[PASSAGE PROVIDED]
Jungle Gents is a 1954 American comedy film directed by Edward Bernds and starring The Bowery Boys. The film was released on September 5, 1954 by Allied Artists and is the thirty-fifth film in the series and the film debut of Clint Walker in an uncredited appearance at the end of the film.

Plot
Sach obtains the ability to smell diamonds after he starts taking medication for a sinus infection.  He and the boys go off to Africa in search of wealth, with Grimshaw as their guide.  A gang of thieves comes along and tries to steal any diamonds that they may find.  They capture the boys and insist they help the thieves find diamonds.  The boys are unwilling to help so they try to get Sach to catch a cold so he cannot smell any diamonds.  Unfortunately the thieves enlist a witch doctor to cure Sach.  A native jungle girl, Anatta, who only wants a "kiss, kiss, kiss" from Sach, comes along and rescues them.

[GIVEN RECORDS]
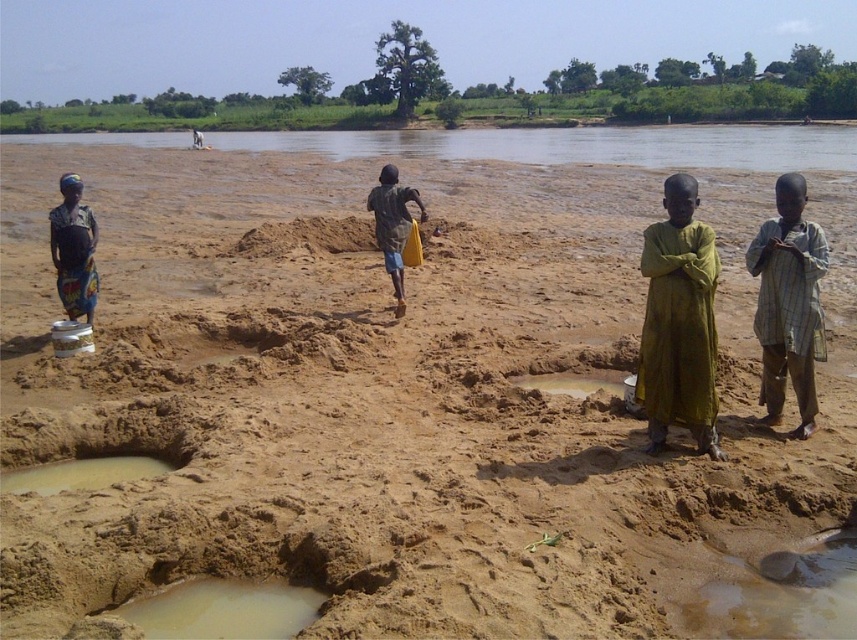
Is point (249, 618) positioned after point (22, 490)?

No, (249, 618) is in front of (22, 490).

Who is more forward, (196,602) or (16,484)?

Positioned in front is point (196,602).

This screenshot has height=640, width=857. Find the location of `muddy sand pit at lower left`. muddy sand pit at lower left is located at coordinates (225, 609).

Who is higher up, matte green dress at left or yellow fabric bag at center?

matte green dress at left is above.

Does matte green dress at left have a greater width compared to yellow fabric bag at center?

Indeed, matte green dress at left has a greater width compared to yellow fabric bag at center.

Is point (58, 250) closer to camera compared to point (381, 250)?

Yes, it is.

In order to click on matte green dress at left in this screenshot , I will do pos(75,250).

Where is `light brown plaid shirt at right`? This screenshot has width=857, height=640. light brown plaid shirt at right is located at coordinates (788, 301).

Does light brown plaid shirt at right appear over matte green dress at left?

No.

Where is `light brown plaid shirt at right`? The image size is (857, 640). light brown plaid shirt at right is located at coordinates (788, 301).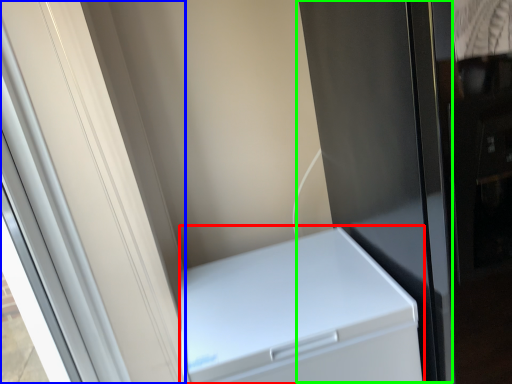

[TASK SET]
• a. In the Jungle Gents passage, translate this sentence into Spanish: "Sach obtains the ability to smell diamonds after he starts taking medication for a sinus infection."
• b. According to the Jungle Gents passage, who directed the film?
• c. Rewrite part of the Jungle Gents passage, starting at "Jungle Gents is" and ending after "of the film.", with "Allied Artists" changed to "Monogram Pictures".

[SOLUTIONS FOR EACH TASK]
• a. Sach adquiere la capacidad de oler diamantes después de empezar a tomar medicamentos para una infección sinusal.

• b. Edward Bernds.

• c.
Jungle Gents is a 1954 American comedy film directed by Edward Bernds and starring The Bowery Boys. The film was released on September 5, 1954 by Monogram Pictures and is the thirty-fifth film in the series and the film debut of Clint Walker in an uncredited appearance at the end of the film.